Records excerpted from a collection:
■ ■ ■ ■

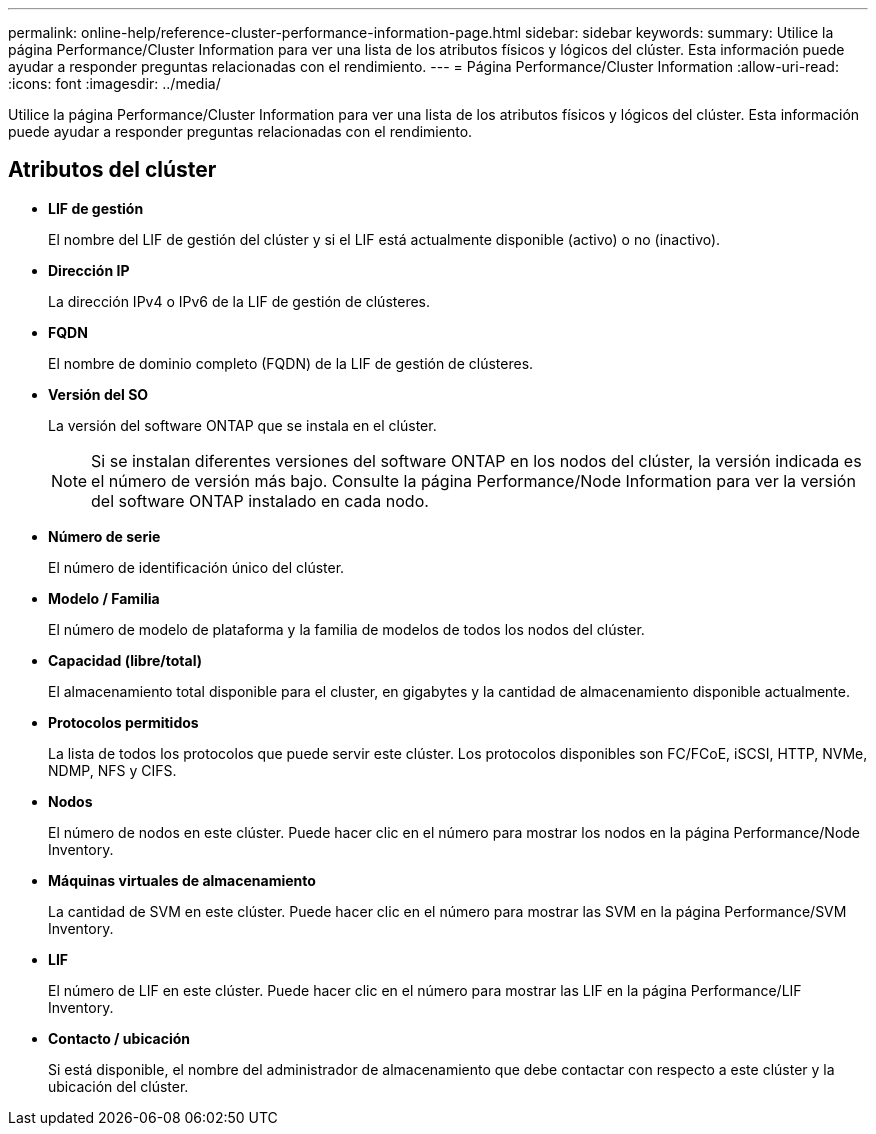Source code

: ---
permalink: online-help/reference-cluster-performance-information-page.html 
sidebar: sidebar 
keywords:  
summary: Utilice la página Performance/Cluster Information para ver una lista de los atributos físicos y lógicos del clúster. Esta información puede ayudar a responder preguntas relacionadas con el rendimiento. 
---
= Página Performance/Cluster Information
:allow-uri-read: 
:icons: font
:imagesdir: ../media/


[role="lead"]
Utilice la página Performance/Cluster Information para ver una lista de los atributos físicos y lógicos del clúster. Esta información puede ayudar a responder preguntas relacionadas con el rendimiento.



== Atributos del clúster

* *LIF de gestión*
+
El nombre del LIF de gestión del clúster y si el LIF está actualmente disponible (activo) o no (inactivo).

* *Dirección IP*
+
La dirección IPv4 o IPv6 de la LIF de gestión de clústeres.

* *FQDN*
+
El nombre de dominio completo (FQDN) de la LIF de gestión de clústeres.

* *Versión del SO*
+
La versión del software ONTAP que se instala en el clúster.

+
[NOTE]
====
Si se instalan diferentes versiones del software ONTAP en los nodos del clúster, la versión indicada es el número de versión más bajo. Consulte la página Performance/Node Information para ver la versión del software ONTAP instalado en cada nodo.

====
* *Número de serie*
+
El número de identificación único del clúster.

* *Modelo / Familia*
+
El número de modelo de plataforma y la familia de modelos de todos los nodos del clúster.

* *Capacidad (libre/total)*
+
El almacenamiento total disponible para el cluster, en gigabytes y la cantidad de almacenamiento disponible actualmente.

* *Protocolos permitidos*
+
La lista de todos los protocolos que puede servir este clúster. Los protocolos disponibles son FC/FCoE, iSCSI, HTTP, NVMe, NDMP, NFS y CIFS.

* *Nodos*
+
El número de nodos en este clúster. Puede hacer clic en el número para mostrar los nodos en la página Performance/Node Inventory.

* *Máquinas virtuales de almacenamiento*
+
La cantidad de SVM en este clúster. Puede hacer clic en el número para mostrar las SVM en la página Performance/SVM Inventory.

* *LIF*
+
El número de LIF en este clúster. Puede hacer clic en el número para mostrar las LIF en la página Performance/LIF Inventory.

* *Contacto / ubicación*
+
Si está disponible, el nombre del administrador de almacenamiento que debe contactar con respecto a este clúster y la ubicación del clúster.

■ ■ ■ ■

_Problem to work on_. Copy out the lines above in full and unaltered, apart from the pictures.

_Output_.
Source code

: ---
permalink: online-help/reference-cluster-performance-information-page.html 
sidebar: sidebar 
keywords:  
summary: Utilice la página Performance/Cluster Information para ver una lista de los atributos físicos y lógicos del clúster. Esta información puede ayudar a responder preguntas relacionadas con el rendimiento. 
---
= Página Performance/Cluster Information
:allow-uri-read: 
:icons: font
:imagesdir: ../media/


[role="lead"]
Utilice la página Performance/Cluster Information para ver una lista de los atributos físicos y lógicos del clúster. Esta información puede ayudar a responder preguntas relacionadas con el rendimiento.



== Atributos del clúster

* *LIF de gestión*
+
El nombre del LIF de gestión del clúster y si el LIF está actualmente disponible (activo) o no (inactivo).

* *Dirección IP*
+
La dirección IPv4 o IPv6 de la LIF de gestión de clústeres.

* *FQDN*
+
El nombre de dominio completo (FQDN) de la LIF de gestión de clústeres.

* *Versión del SO*
+
La versión del software ONTAP que se instala en el clúster.

+
[NOTE]
====
Si se instalan diferentes versiones del software ONTAP en los nodos del clúster, la versión indicada es el número de versión más bajo. Consulte la página Performance/Node Information para ver la versión del software ONTAP instalado en cada nodo.

====
* *Número de serie*
+
El número de identificación único del clúster.

* *Modelo / Familia*
+
El número de modelo de plataforma y la familia de modelos de todos los nodos del clúster.

* *Capacidad (libre/total)*
+
El almacenamiento total disponible para el cluster, en gigabytes y la cantidad de almacenamiento disponible actualmente.

* *Protocolos permitidos*
+
La lista de todos los protocolos que puede servir este clúster. Los protocolos disponibles son FC/FCoE, iSCSI, HTTP, NVMe, NDMP, NFS y CIFS.

* *Nodos*
+
El número de nodos en este clúster. Puede hacer clic en el número para mostrar los nodos en la página Performance/Node Inventory.

* *Máquinas virtuales de almacenamiento*
+
La cantidad de SVM en este clúster. Puede hacer clic en el número para mostrar las SVM en la página Performance/SVM Inventory.

* *LIF*
+
El número de LIF en este clúster. Puede hacer clic en el número para mostrar las LIF en la página Performance/LIF Inventory.

* *Contacto / ubicación*
+
Si está disponible, el nombre del administrador de almacenamiento que debe contactar con respecto a este clúster y la ubicación del clúster.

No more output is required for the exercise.